Post a Comment Print Share on Facebook
Featured CGPJ Ucrania Rusia Carles Puigdemont Bruselas

Social Security gains 140,504 affiliates in the last month, to exceed 20.9 million

MADRID, 16 Jun.

- 3 reads.

Social Security gains 140,504 affiliates in the last month, to exceed 20.9 million

MADRID, 16 Jun. (EUROPA PRESS) -

Social Security gained 140,504 affiliates in the period from mid-May to mid-June, to exceed 20.9 million contributors for the first time, according to data published this Friday by the Ministry of Inclusion, Social Security and Migrations. In contrast, in seasonally adjusted terms, Social Security lost 3,754 affiliates in the same period.
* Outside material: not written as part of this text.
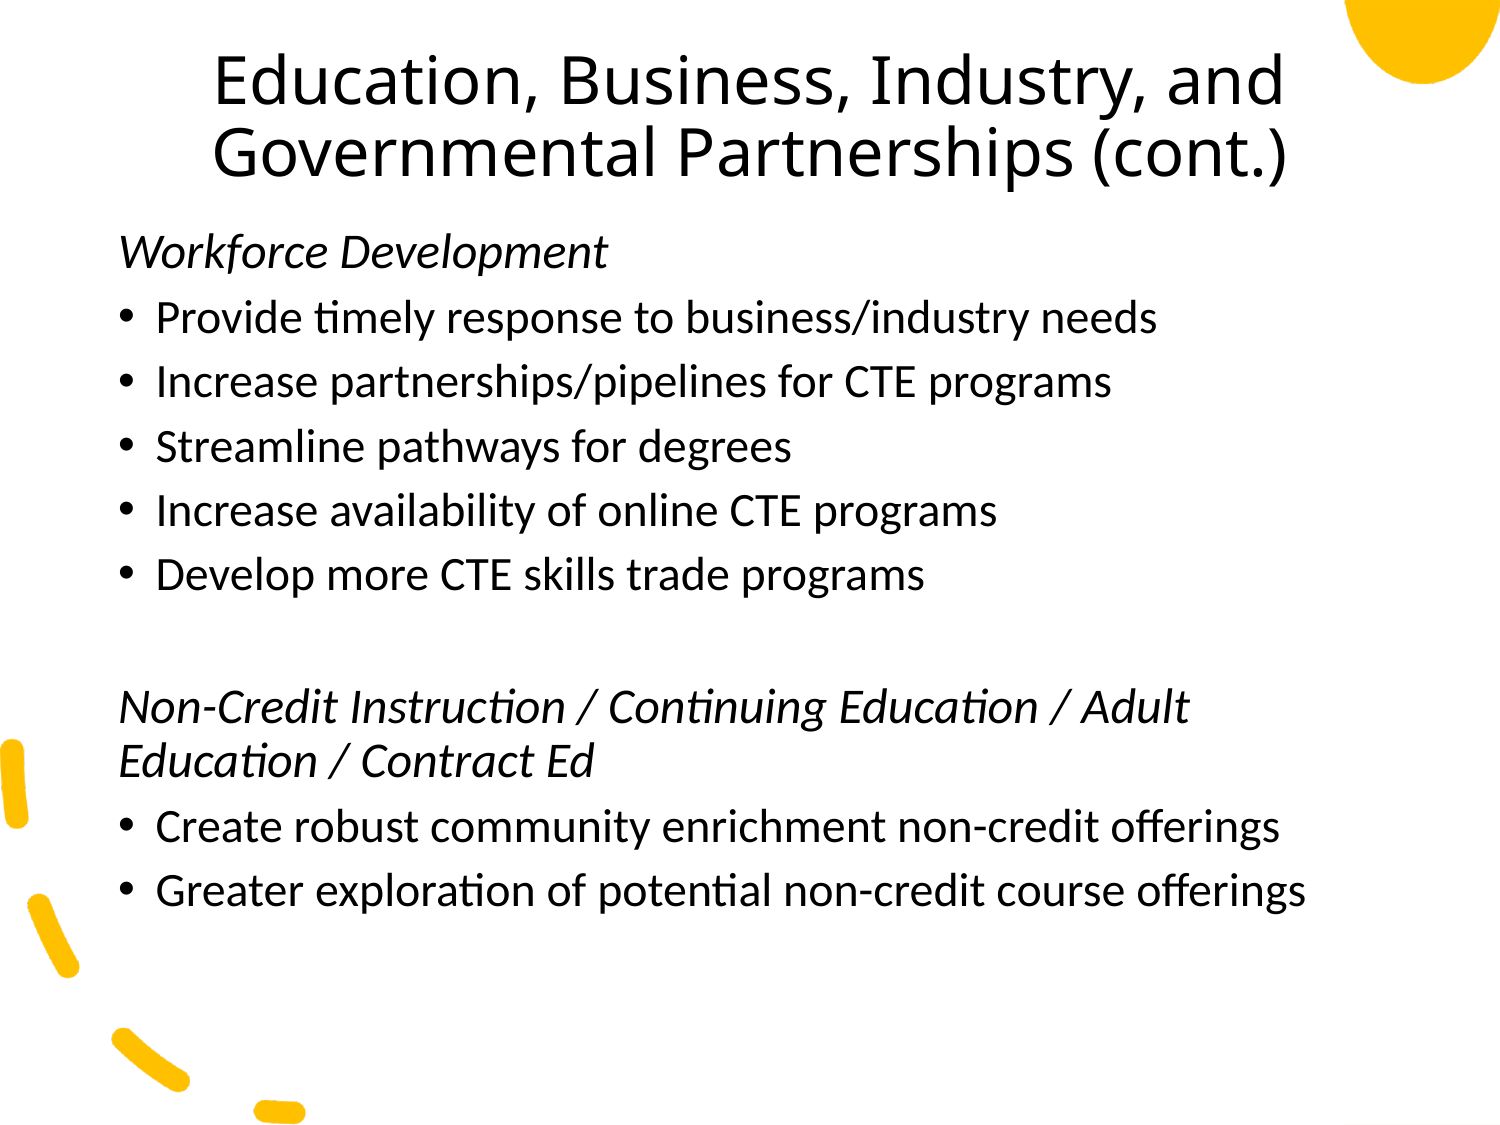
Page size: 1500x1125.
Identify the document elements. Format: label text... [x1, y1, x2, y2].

list Workforce Development Provide timely response to business/industry needs Increase partnerships/pipelines for CTE programs Streamline pathways for degrees Increase availability of online CTE programs Develop more CTE skills trade programs Non-Credit Instruction / Continuing Education / Adult Education / Contract Ed Create robust community enrichment non-credit offerings Greater exploration of potential non-credit course offerings [103, 218, 1397, 1091]
title Education, Business, Industry, and Governmental Partnerships (cont.) [103, 35, 1397, 202]
picture [0, 0, 1500, 1125]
Thus, with these latest data available, the total number of affiliates stands at 20,929,745 affiliates, which is 941,000 more than at the end of 2021 and 1.2 million more since the start of the pandemic.

The department headed by José Luis Escrivá specifies that the daily affiliation data has been above 20.92 affiliates on June 12, 13, 14 and 15.

In the last six months (from December 15 to June 15) affiliation to Social Security has grown by 598,263 people, the highest figure for this period in the historical series.

In seasonally adjusted terms, the increase in affiliates stood at 458,362 people in the same period, also the highest in the series, which practically equals the job creation registered in all of 2022.

The fortnightly affiliation statistics offered by the Ministry of Inclusion, Social Security and Migrations since January 2023 is based on two advances that aim to provide a "clearer" vision of the evolution of affiliation and allow monitoring of the labor market with data more frequently than monthly.

The first novelty is the new monthly seasonal adjustment factors, which include in their preparation both the years with the greatest impact of the pandemic (2020 and 2021) and the first full year of recovery (2022).

The second advance is the seasonal adjustment of daily data, with a methodology that allows debugging the daily affiliation figures from the effects of seasonality and calendar. With them, you can monitor the labor market with more frequent data (weekly, fortnightly) than monthly.